EXERCISE 1 >>
Using the Datacom text below, answer each question briefly.
(a) For how long have non-URI data areas been a documented Restart/Recovery risk?
(b) Which core Datacom capabilities are closed to non-URI data areas?
(c) In a full CXX report, what is printed after the URI string for a non-URI data area?
EXERCISE 2 >> Recast the paragraph of the Datacom text that begins "Sites with SYSVIEW and DSTs" as a short list of steps, keeping its main facts.
EXERCISE 3 >> Resume the Datacom text after its last sentence.

SUPPLIED TEXT >>
☆ ☆ ☆ ☆

During these physical reviews, I have come across a number of sites that still have data areas that are still using non-URI record addressing for some of their data areas. Non-URI addressing uses physical location addressing to identify records (rows) within the Datacom data area. While this was sufficient in the early releases of Datacom, it has certain limitations that affect the ability to store data rows and in certain circumstances can cause data integrity issues during restart. In fact, I have recently been involved with a site that has experienced a data recovery failure due to non-URI datasets.
Non-URI Data Areas have been a documented Restart/Recovery risk for over 20 years. Sites still using non-URI data areas risk possible data loss and data integrity issues.
Non-URI data areas are also prevented for participating in core Datacom capabilities such as Online Reorganization, Online Area Move and VSAM Linear Datasets (LDS).
Sites still employing non-URI data areas should begin the process of replacing these data areas with the standard URI data areas as soon as possible.
This document provides information on the use of non-URI data areas and the migration path to URI data areas. If you have questions or would like guidance from the Datacom team, please reach out to Datacom Technical Support or the Datacom Product Management team.
We are here to help!
How can I tell if my site has non-URI data area(s)?
For sites that have Dynamic Systems Tables (DSTs) and SQL activated, a simple SQL query can be executed to locate any non-URI data areas.
SELECT
DBID, AREA_NAME, URI
FROM SYSADM.DIR_AREA
WHERE URI = 'N' ;
Sites with SYSVIEW and DSTs can use the SYSVIEW DCLIST command to list all MUFs on a given LPAR. Select a specific MUF and issue the DCAREA command, the URI setting is to the right of the display. Any data area with blanks under the column header URI is a non-URI data area.
Sites without DSTs or SQL mode enabled, can get the same information by running a full CXX report and scanning for the string ‘UNIQUE ROW IDENTIFIERS (URI) ‘. Data areas with URI format will have a numeric value following the string, non-URI data areas will have the word “NONE” printed.

☆ ☆ ☆ ☆

DATA SUPPLIED >>
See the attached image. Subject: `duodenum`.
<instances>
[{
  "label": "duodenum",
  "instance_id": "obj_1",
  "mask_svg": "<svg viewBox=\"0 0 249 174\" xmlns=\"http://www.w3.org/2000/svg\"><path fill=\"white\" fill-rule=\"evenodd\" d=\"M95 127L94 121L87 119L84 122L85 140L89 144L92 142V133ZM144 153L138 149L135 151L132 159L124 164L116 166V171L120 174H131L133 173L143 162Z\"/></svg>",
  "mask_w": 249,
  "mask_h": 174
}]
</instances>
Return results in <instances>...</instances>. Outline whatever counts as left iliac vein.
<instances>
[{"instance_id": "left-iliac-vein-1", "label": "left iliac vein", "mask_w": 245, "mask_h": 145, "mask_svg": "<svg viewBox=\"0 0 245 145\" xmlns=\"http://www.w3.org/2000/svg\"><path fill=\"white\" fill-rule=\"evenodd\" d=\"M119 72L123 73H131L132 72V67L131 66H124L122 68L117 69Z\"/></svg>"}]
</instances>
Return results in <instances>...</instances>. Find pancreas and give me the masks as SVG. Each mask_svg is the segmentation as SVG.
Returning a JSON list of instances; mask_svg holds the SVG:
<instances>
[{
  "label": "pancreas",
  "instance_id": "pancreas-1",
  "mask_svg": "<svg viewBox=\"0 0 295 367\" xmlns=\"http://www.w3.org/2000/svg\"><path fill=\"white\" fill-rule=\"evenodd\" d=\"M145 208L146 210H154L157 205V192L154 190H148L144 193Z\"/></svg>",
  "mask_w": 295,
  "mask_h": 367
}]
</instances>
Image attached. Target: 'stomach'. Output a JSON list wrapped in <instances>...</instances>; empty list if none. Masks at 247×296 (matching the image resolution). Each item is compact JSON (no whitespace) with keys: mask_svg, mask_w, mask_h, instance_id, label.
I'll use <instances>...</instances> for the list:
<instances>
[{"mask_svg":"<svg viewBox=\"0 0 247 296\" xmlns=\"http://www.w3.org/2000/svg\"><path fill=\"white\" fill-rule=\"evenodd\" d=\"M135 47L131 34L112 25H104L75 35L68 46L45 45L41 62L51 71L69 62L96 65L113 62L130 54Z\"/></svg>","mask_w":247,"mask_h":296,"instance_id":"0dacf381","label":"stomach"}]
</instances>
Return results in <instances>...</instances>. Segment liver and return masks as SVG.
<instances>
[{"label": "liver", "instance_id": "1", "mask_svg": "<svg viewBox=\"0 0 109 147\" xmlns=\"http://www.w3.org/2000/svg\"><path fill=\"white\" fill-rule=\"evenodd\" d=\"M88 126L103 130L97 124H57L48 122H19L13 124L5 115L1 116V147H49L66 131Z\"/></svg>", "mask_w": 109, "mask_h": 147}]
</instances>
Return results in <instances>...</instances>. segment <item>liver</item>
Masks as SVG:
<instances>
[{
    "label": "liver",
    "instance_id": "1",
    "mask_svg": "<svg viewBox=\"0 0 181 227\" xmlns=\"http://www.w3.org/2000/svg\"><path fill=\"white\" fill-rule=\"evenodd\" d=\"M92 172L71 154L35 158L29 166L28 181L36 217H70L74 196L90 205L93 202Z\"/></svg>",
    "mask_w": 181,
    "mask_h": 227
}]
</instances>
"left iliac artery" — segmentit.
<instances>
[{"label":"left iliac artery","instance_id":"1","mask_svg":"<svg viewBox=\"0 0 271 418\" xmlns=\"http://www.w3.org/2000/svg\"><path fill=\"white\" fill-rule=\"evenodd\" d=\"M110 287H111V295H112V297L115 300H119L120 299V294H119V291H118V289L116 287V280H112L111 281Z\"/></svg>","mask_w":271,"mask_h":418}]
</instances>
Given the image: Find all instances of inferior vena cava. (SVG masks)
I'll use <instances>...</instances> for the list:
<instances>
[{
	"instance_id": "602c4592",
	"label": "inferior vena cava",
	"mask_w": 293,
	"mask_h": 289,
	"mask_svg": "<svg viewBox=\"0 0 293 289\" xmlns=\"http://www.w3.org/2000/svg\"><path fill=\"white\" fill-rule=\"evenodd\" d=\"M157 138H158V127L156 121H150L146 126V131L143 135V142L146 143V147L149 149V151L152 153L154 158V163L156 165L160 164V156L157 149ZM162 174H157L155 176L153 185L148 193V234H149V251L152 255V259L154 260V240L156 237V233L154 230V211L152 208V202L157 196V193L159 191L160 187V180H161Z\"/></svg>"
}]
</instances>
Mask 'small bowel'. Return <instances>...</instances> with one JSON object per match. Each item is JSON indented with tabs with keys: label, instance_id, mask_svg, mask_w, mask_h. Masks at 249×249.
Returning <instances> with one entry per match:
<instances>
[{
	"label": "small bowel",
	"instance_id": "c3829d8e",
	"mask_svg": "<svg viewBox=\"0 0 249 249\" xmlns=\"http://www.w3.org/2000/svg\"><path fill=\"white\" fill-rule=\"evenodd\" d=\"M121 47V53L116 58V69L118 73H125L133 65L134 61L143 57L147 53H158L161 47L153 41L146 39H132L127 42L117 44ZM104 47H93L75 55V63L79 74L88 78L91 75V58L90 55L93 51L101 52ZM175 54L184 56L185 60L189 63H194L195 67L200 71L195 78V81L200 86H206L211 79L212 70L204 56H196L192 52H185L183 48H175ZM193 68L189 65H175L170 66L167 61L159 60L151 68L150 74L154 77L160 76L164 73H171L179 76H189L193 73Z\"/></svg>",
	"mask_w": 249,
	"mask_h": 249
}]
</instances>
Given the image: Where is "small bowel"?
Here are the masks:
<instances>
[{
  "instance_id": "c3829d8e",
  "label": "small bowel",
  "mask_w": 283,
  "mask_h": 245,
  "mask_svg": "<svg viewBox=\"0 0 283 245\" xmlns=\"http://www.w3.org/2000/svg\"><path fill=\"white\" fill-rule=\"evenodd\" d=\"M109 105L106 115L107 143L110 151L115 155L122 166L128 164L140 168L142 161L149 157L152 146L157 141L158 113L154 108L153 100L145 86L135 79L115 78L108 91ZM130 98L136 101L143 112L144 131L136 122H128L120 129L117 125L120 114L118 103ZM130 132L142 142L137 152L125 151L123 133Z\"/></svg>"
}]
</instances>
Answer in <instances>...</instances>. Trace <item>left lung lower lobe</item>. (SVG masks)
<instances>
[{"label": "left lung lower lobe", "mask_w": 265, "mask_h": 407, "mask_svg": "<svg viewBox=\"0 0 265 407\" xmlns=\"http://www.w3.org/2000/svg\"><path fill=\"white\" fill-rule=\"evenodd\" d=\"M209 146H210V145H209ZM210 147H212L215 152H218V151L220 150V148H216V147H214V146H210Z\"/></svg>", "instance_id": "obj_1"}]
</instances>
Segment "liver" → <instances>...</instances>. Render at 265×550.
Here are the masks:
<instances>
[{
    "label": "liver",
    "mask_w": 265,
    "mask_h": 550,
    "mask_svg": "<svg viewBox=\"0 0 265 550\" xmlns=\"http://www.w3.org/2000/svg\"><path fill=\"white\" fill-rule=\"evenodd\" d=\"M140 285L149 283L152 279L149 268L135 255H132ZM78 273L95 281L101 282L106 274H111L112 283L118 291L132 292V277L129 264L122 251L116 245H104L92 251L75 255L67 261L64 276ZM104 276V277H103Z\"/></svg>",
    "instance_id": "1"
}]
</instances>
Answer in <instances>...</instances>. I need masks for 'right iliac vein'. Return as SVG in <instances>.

☆ ☆ ☆ ☆

EXPECTED OUTPUT 1 >>
(a) For over 20 years.
(b) Online Reorganization, Online Area Move and VSAM Linear Datasets (LDS).
(c) The word "NONE".

EXPECTED OUTPUT 2 >>
For sites with SYSVIEW and DSTs:
- Use the SYSVIEW DCLIST command to list all MUFs on a given LPAR.
- Select a specific MUF and issue the DCAREA command.
- Read the URI setting at the right of the display.
- Treat any data area with blanks under the URI column header as a non-URI data area.

EXPECTED OUTPUT 3 >>
If your site does not have any non-URI data areas, you can skip the rest of this article.
What is the difference between URI and non-URI data areas, and why is it important?
There are two choices for physical record addressing that is selected during the DBUTLTY LOAD of the data area:
· URI=YES (default and highly recommended) or
· URI=NO (deprecated addressing method – may be needed to support specialized legacy application use)
Physical Record Addressing (RECID) is an integral part of the Datacom index
When the logical index or key is created by the user, they select one or more data columns as a pathway to access data rows. The combination of the data columns is called a key value.
For example, the EMPLOYEE table could have an index built over employee number, a different index built over last name and another index built over the employee address.
For each data row, there would be an entry created in the Datacom index using the key value and the physical address of the data row. This physical record address is called the RECID. In Datacom, unique indexes will have a 1-to-1 relationship between the key-value and the RECID. In non-unique indexes, we have a 1-to-many relationship where we store the key-value once and then attach the RECID for each of the rows with that key-value.
Before URI
Prior to Release 8.0 (1990), RECIDs were based on the physical location of the data row within the data block within the data area (dataset). The RECID was constructed from the database ID, table ID, relative block number and record number within the block. Maximum records per block was 255.
Release 8.0 implements URI
With the implementation of SQL in release 8.0, it became necessary to expand the record addressing capability within Datacom to ensure that every data row had a Unique Record ID or URI. The implementation of URI expanded the length of the physical record address by 4 bytes establishing the ability to uniquely identify every row in the data area. The number of allowable URIs for a given data area is 4 billion.
URI provides additional capabilities for Release 8.0 and above
In addition to providing the unique record identification required by SQL, it also resolved two additional issues that were present in the database.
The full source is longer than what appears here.